There are 15 manufacturers of cars in number and multi-utility vehicles, 9 of business vehicles, 14 of two and three-wheelers. 

Delhi,Pune, Gurgaon, Mumbai, Chennai, Kolkata, Lucknow, Indore, Hyderabad, Jamshedpur, Bangalore, Sanand, Pantnagar, and so forth are the major centers of the automobile industry. IX Information Technology and Electronics Industry: 

Bangalore is the electronic capital of India. Mumbai,Chennai Pune, Delhi, Hyderabad, Chennai, Kolkata, Lucknow and Coimbatore are the other significant centers. There are 18 software innovation parks in the nation, and they give single window service and high information communication to software experts. 

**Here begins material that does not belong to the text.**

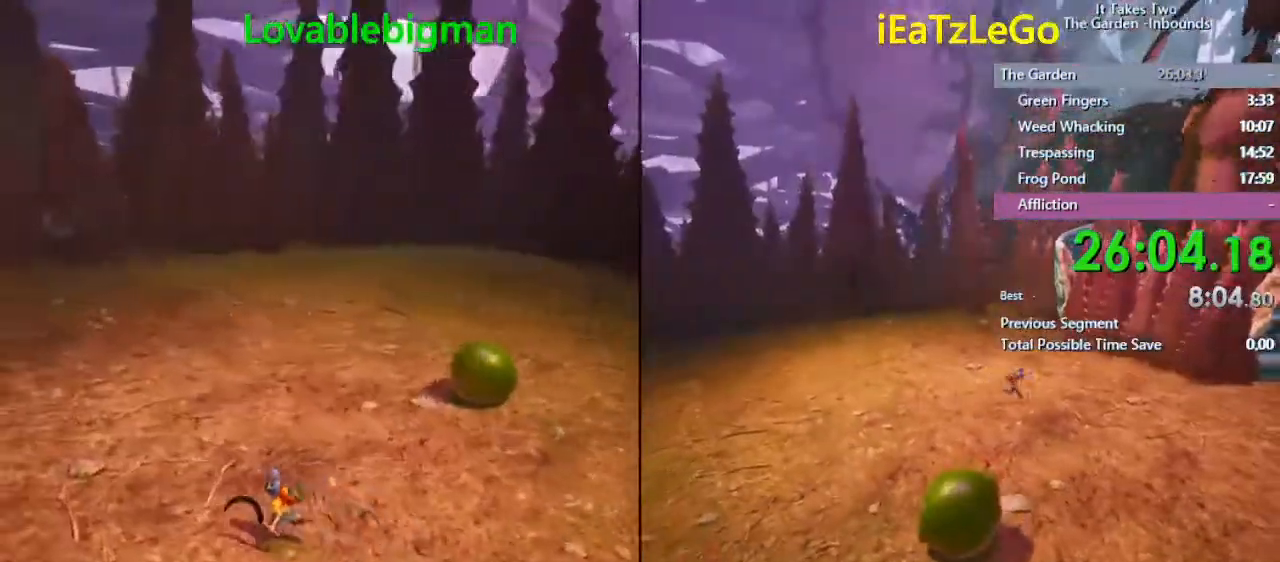
{"buttons": [], "left_stick": "right", "right_stick": "left", "events": [[233, "right_stick", "center"], [400, "right_stick", "left"], [433, "left_stick", "center"], [500, "left_stick", "right"]]}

This industry had created countless work. Upto 31 March 2005, more than 1,000,000 persons were utilized in the IT industry. Because of the fast development of BPO (Business Process Outsourcing), this sector has been a major worker of unfamiliar trade. 

X Industrial Pollution and Environmental Degradation: 

  1. a) Air pollution is caused by the emission of CO2, Carbon Monoxide, Sulfur Dioxide, and so on. Chimneys of the industries produce heat prompting Global Warming and Green House Effect. The continuous use of CFC in various industrial products depletes the ozone layer, which filters the sun’s bright rays. 
  2. b) Dumping of natural and inorganic industrial waste into water bodies pollutes the water. Industries that produce paper, mash, chemical, calfskin, acids, dyes, fertilizers, and so on create lots of harmful material that kills oceanic life. 
  3. c) The high-intensity sound created by running machines, sirens, boring, fans, and so forth leads to noise pollution. It causes aggravation, hearing impairment, coronary failure, and so forth among the close by residents. 
  4. d) Mining action to get crude material for industries also degrades nature. Land degradation, deforestation, soil erosion, waterlogging, and so on are included under minning activities. 

XI Methods for Controlling Environmental Pollution and Degradation: 

(Manufacturing Industries: Class 10)

  1. a) Industries should be situated with cautious arranging and better design. 
  2. b) Quantity of smoke can be reduced by using oil instead of coal. 
  3. c) Non-customary sources of vitality should be used instead of fossil fuels. 
  4. d) Modern gear should be used, which controls, filters, and separates destructive materials from the waste. 
  5. e) Wastewater should be appropriately treated before discharging into rivers. 
  6. f) The landfilling strategy should be received for the dumping of waste. 
  7. g) Polluting industries should be found away from towns and cities.